Stefano in una settimana attraversa due caserme dei carabinieri, le celle di sicurezza, le aule e l’ambulatorio del Tribunale di Roma, l’infermeria e una cella del carcere di Regina Coeli, il pronto soccorso del Fatebenefratelli, il reparto detentivo dell’ospedale Sandro Pertini dove la degenza durerà sei giorni, fino al decesso. Durante questo tempo i familiari tentano di fargli visita, ma non gli è permesso di vedere Stefano, né tanto meno di avere notizie circa le sue condizioni.

Nessuno prende in carico Stefano Cucchi, ragazzo di trentun anni, nessuno denuncia i segni delle violenze, per tutti è più semplice credere alla giustificazione fornita: una caduta dalle scale.

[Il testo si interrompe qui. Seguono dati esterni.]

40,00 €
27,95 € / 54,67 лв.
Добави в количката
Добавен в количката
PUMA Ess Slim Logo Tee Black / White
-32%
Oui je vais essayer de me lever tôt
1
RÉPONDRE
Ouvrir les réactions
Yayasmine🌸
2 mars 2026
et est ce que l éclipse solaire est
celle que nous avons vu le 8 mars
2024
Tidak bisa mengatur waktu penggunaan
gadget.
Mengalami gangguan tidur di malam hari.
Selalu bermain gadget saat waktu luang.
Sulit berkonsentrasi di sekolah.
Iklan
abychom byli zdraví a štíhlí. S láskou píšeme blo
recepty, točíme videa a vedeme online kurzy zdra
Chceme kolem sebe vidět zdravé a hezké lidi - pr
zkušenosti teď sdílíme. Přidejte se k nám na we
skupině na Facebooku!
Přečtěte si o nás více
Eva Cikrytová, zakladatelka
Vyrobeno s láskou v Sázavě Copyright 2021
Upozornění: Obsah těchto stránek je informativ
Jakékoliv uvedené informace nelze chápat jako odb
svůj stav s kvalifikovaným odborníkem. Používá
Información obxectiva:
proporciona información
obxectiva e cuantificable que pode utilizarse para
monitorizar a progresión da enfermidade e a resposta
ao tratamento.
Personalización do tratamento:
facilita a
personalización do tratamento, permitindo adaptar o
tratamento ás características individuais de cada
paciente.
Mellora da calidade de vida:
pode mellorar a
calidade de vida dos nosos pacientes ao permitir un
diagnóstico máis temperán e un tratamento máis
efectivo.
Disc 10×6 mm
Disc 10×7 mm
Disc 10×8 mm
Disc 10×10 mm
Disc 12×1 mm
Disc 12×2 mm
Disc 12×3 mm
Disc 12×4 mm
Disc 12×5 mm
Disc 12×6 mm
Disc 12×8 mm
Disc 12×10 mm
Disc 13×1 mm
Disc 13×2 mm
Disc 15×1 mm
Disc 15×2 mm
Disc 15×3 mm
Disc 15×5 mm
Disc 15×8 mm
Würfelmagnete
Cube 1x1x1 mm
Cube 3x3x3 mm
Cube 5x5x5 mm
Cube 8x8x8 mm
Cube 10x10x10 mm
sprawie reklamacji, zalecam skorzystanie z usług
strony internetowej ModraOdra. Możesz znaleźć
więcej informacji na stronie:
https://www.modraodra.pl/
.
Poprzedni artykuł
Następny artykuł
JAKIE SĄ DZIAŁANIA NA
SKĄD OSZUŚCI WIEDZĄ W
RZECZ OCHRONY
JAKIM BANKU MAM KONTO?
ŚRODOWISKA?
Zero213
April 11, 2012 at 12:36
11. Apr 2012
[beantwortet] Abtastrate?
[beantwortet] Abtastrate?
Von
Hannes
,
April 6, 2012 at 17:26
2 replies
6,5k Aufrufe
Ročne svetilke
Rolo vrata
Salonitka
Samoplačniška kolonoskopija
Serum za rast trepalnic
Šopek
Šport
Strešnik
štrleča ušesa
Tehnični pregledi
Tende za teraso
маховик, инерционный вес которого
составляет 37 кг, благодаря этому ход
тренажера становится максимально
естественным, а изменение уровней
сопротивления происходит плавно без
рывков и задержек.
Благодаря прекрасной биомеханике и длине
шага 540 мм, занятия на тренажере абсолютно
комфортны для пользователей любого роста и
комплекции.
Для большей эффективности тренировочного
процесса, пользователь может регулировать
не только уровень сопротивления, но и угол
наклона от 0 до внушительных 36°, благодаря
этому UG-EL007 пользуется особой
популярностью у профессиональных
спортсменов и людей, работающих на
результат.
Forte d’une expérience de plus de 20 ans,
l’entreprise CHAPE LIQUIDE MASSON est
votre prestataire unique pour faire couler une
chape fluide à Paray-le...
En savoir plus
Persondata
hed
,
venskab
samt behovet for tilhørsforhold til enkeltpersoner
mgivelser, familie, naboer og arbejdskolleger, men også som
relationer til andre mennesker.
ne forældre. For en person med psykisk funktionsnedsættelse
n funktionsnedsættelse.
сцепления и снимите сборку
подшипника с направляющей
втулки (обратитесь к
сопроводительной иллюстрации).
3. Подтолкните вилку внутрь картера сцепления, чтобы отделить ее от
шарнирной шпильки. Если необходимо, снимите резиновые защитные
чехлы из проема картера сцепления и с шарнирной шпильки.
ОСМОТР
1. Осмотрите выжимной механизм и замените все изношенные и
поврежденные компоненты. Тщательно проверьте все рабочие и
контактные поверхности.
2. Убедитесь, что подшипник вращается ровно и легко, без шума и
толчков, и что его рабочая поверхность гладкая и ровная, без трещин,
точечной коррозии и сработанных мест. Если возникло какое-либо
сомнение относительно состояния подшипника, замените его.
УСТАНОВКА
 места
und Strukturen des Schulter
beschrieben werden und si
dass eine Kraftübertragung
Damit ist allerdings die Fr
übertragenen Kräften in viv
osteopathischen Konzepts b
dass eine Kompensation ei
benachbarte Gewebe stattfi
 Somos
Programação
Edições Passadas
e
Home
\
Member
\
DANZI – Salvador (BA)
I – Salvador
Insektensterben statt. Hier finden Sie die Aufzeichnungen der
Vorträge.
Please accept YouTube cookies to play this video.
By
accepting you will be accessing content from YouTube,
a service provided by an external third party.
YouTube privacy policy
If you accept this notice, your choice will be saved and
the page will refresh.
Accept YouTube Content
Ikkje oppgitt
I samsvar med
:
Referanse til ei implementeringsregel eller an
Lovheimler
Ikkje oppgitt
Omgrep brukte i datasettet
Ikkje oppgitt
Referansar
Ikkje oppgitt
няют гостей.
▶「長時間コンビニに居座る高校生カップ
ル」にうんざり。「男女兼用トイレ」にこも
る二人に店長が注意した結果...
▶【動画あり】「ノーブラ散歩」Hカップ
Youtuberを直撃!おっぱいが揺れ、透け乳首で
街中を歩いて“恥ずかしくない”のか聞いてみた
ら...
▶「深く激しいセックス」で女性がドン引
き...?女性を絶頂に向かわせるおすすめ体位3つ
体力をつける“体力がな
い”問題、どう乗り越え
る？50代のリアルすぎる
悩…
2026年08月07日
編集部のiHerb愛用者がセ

Nei giorni seguenti le associazioni A buon diritto e Antigone entrano in contatto con la famiglia e avviano il procedimento volto a fare luce sulla morte, anche in seguito alle foto del corpo fornite dall’agenzia funebre ai familiari e in seguito divulgate. Un processo durato 13 anni, 150 udienze e 15 gradi di giudizio, che ancora attende la conferma di 4 anni di reclusione per Roberto Mandolini e 2 anni e mezzo per Francesco Tedesco accusati di falso, con rischio della prescrizione sull’appello bis.

Le violenze da parte dei corpi di polizia non sono un’eccezione, testimoni i fatti del G8 di Genova. Gli abusi delle forze dell’ordine sono avvenuti e continuano ad avvenire in caserma, in carcere e in piazza e sono diverse le associazioni e i movimenti che nel tempo si sono occupate di monitorarli, tra cui appunto A buon diritto, Antigone e Acad (Associazione contro gli abusi in divisa).

Federico Aldrovandi, Aldo Bianzino, Giuseppe Uva, Arafet Arfaoui, Stefano Frapporti, Serena Mollicone sono solo alcuni dei nomi di persone ammazzate dalla forza pubblica, non tutte hanno trovato verità, ma in tutte ci sono elementi che ricorrono: l’occultamento delle prove e la ricerca di espedienti a carico della vittima per giustificare l’accaduto, l’assenza di comunicazione con i familiari, il silenzio del personale sanitario dei reparti detentivi.

La risposta istituzionale a tutto ciò non pare essere ancora matura, nel 2017 dopo 29 anni dalla prima proposta la Camera ha approvato la legge sulla tortura, ma con diverse rimostranze da parte dei soggetti attenti ai diritti umani, come le associazioni sopracitate e Amnesty International. In particolare a destare contrarietà sono tre punti: la previsione della pluralità delle condotte violente, il riferimento alla verificabilità del trauma psichico e i tempi di prescrizione ordinari.

Le motivazioni che spingono a sollevare perplessità e a richiedere di qualificare la tortura come reato proprio e non come atto di violenza tra individui qualsiasi, non vuole essere un accanimento nei confronti dei corpi di polizia, spiegano le associazioni nei loro siti web, ma sottolineare questi trattamenti inumani che avvengono in un rapporto di potere disuguale e tramite l’abuso di autorità da parte di chi avrebbe il compito di tutelare cittadini e cittadine.

Luigi Manconi presidente di A buon diritto in una intervista pubblicata sull’Espresso del 2017 rispondendo a una domanda sul ritardo rispetto all’introduzione del reato dichiarò « si preferisce che i corpi di polizia restino così come sono: compatti e omogenei, gerarchicamente immobilizzati e scarsissimamente permeabili a quanto accade nella società e, di conseguenza, sempre pronti a tutelare gli interessi di quanti tra loro commettono reati, ricorrono a trattamenti inumani o degradanti, esercitano la tortura. E, invece, sarebbe interesse dello Stato democratico indurre i corpi di polizia ad autoriformarsi, a sottoporsi a un processo di verifica delle proprie convinzioni democratiche, ad acquisire consapevolezza dei rischi che quel mestiere, inevitabilmente, comporta».